L’artista americano ha compiuto un’esauriente esplorazione del proprio corpo intendendolo come strumento sul quale intervenire in lavori di forte impatto emotivo e non privi d’inquietudine in grado di creare disagio fisico e psicologico. Nelle sue opere la macchina fotografica e la cinepresa sono stati utilizzati in chiave strumentale e antiestetica andando incontro ad una progressiva perdita del loro significato tradizionale per trasformarsi in strumento di pedinamento.
Non a caso la mostra prende le mosse da Circle, un lavoro fotografico del 1969 dove l’artista si riprende muovendosi intorno alla macchina da presa ribaltando il rapporto tradizionale con il mezzo.

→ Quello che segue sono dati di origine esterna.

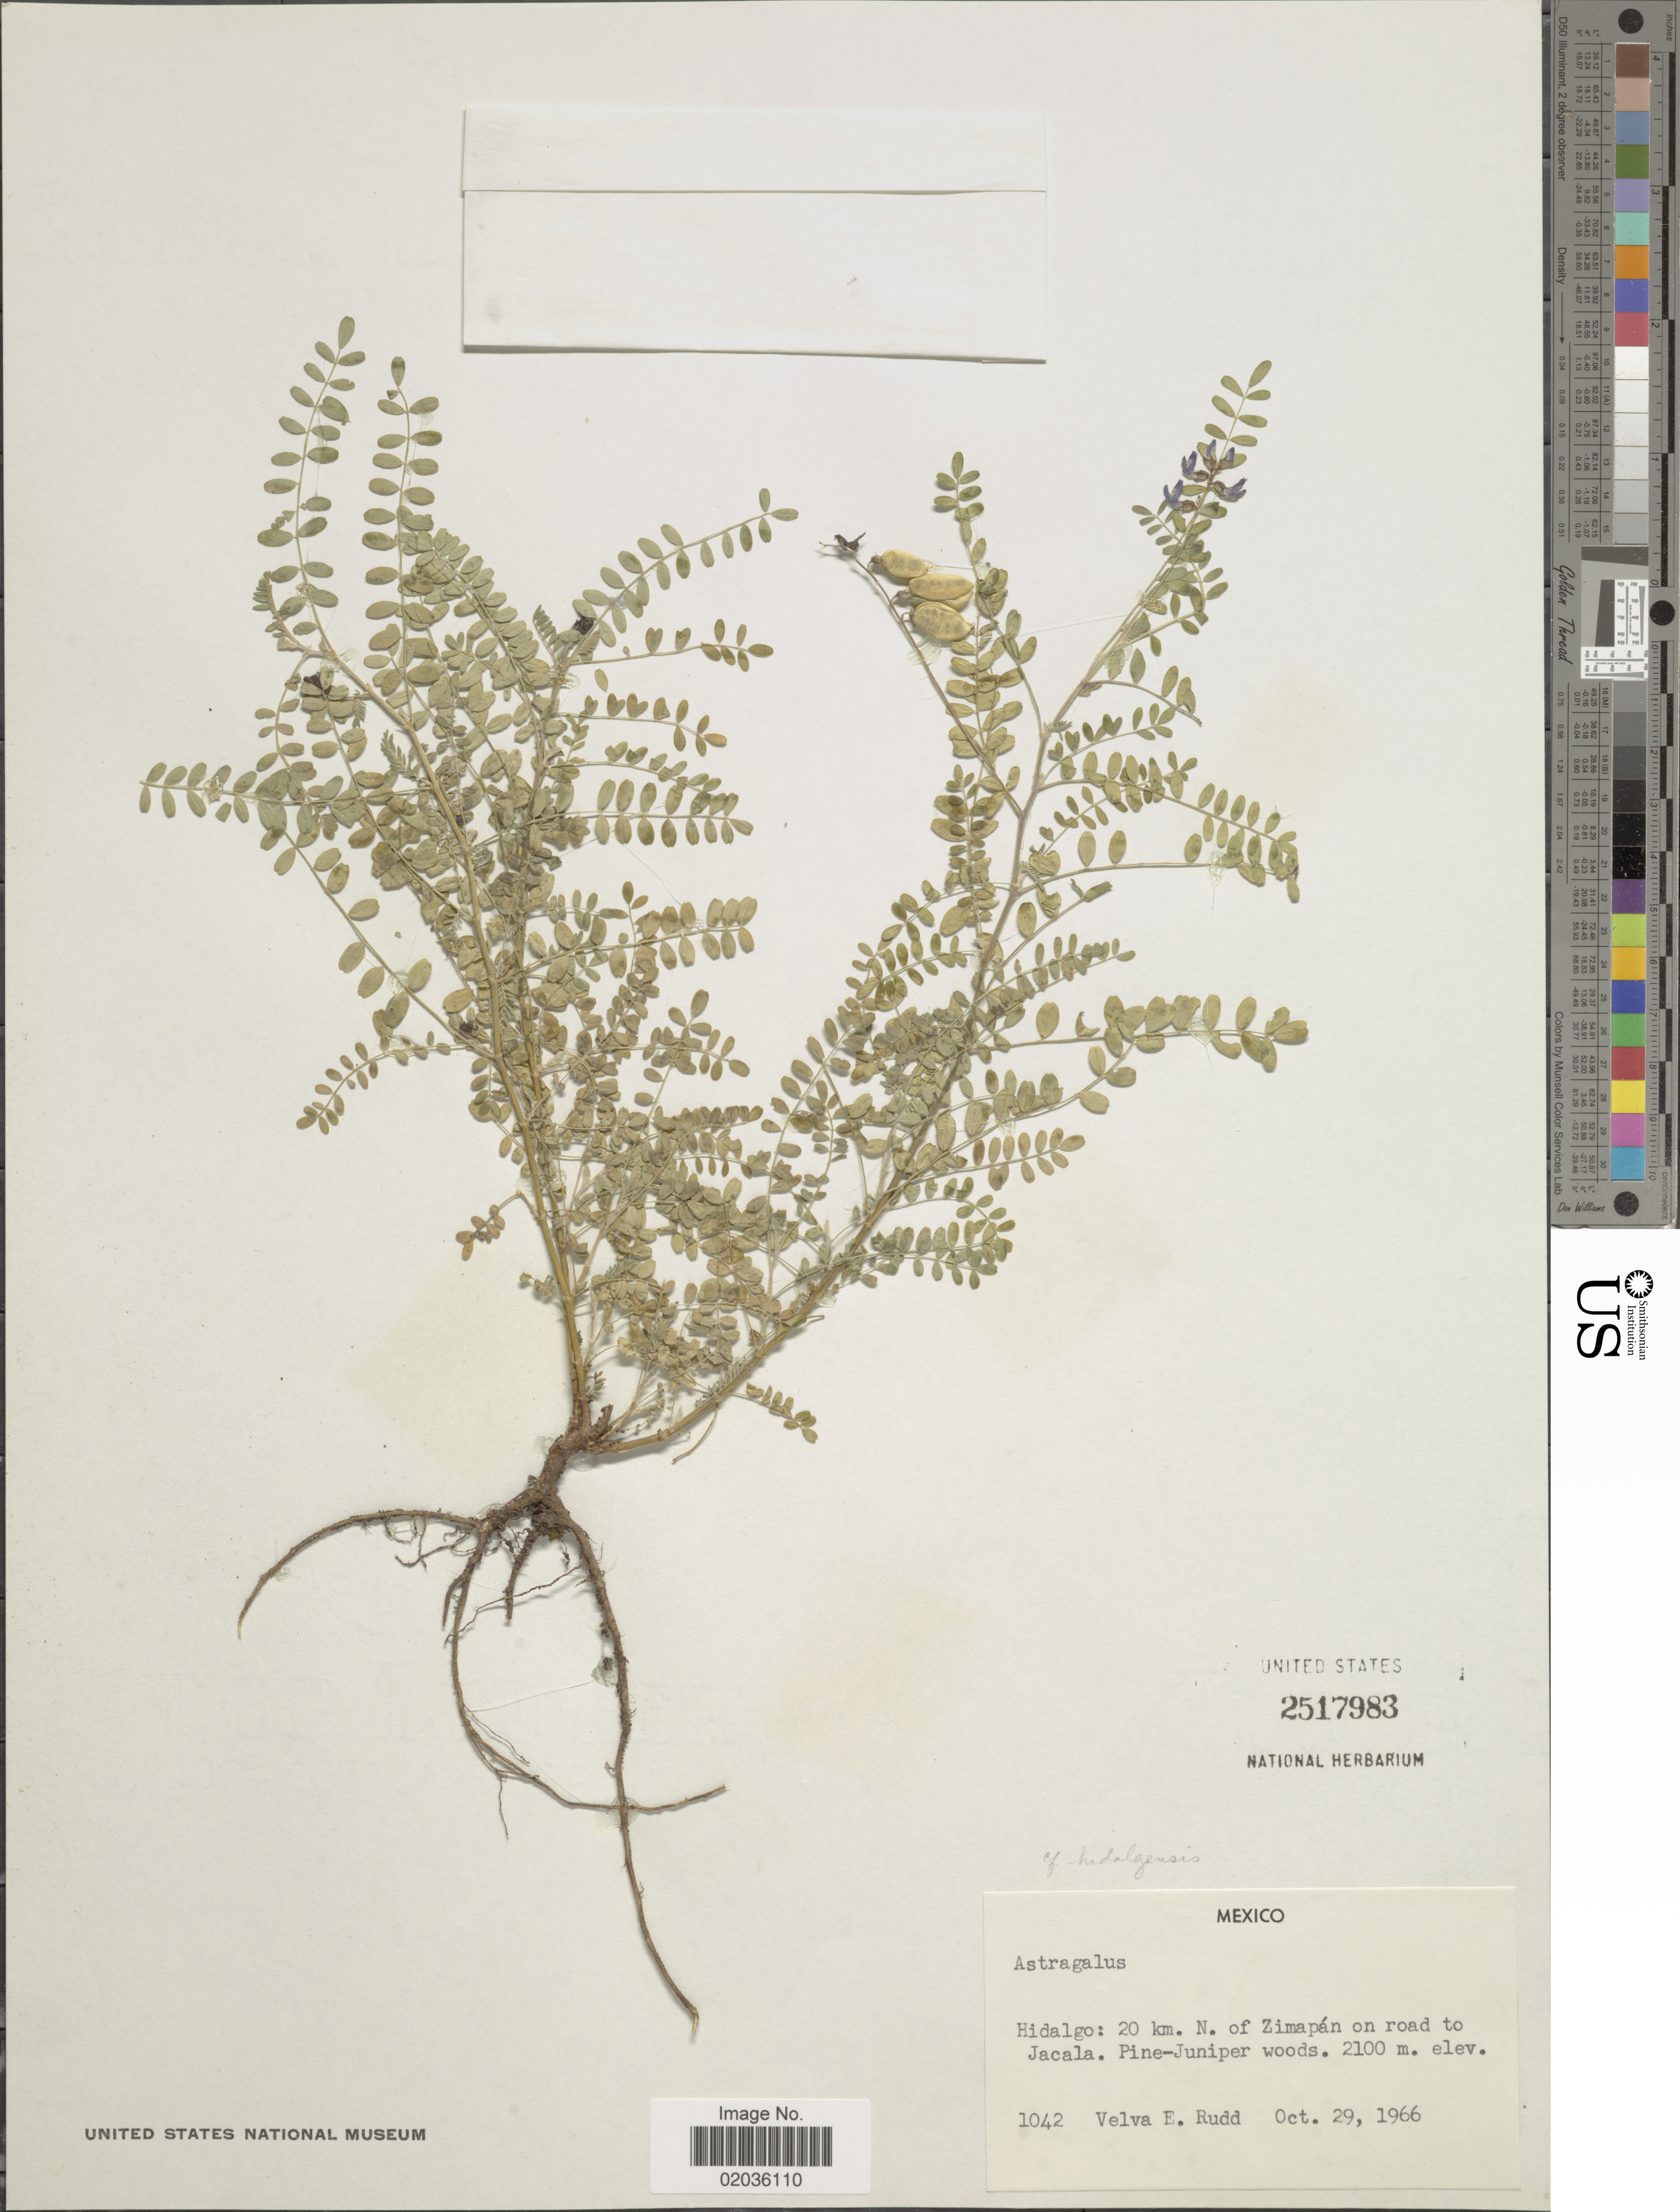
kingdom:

E’ dall’anno successivo, poi, un altro lavoro emblematico dell’esposizione come Step dove Acconci documenta fisicamente il proprio sforzo fisico. Le azioni che sono caratterizzate da stati di disagio, da uno sforzo inconsueto sino ad arrivare al dolore fisico, vengono riprese generalmente da una camera fissa, senza audio, o con la sola presenza della voce dell’artista.
Dopo “l’entrata in se stesso”, come egli ha definito le sue prime azioni, prese a “entrare negli altri” attuando lavori e performance dove Acconci era allo stesso tempo artista e spettatore. Anche questo procedimento è documentato in mostra come testimonia Approaches sempre del 1970 dove chi osserva diventa lo strumento di osservazione. In Following Piece, un altro lavoro proposto in quest’occasione, l’artista segue di nascosto in strada degli estranei origliando i loro discorsi invadendo il loro spazio di privacy.
Quelle di Acconci sono testimonianze profondamente innovative che anticipano di quasi quarant’anni il sistema dei media, l’intero sistema d’informazione (basti pensare a Wikileaks), così come le problematiche che coinvolgono l’universo di internet e gli stessi contenitori di video come YouTube. Come Samuel Beckett, Acconci, con amaro umorismo, ha spesso indossato una maschera drammatica per indagare la debolezza dell’uomo. Un viaggio, il suo, che ha sempre coinvolto ogni forma di sapere tra cui la scrittura (ha iniziato la sua carriera come poeta) che rappresenta un gesto automatico e ossessivo inteso come completamento delle immagini fotografiche.
Nelle sue realizzazioni, infatti, ciascun elemento viene utilizzato in maniera deviante sino a metterne in crisi i presupposti. Con lo stesso atteggiamento demistificante, ha affrontato lo spazio urbano facendo della galleria il luogo dell’azione creando una tautologia tra il contenitore e l’opera: mobili e sedie venivano spostati da una parte all’altra per esprimere il loro totale nonsenso in azioni che non aveva altro significato se non il loro stesso movimento. In VD Lives/TV Must Die del 1978, esposto in mostra, le colonne della galleria sono diventate fionde con grandi elastici e proiettili di cannone puntati sui monitor e sulla finestra dello spazio espositivo. Non manca, infine, un esplicito riferimento all’architettura con War Memorial del 1986 che anticipa la sua ampia attività nell’ambito della Public Art che ha condotto alla creazione dello Studio Acconci. A conclusione della rassegna una serie di video sperimentali degli anni Settanta come Waterways: 4 saliva studies e Centers del 1971 a cui si aggiungono Undertone e Theme song del 1973. Sono lavori spesso di forte carica provocatoria dove il corpo diviene mezzo di contatto con l’altro e con lo spazio.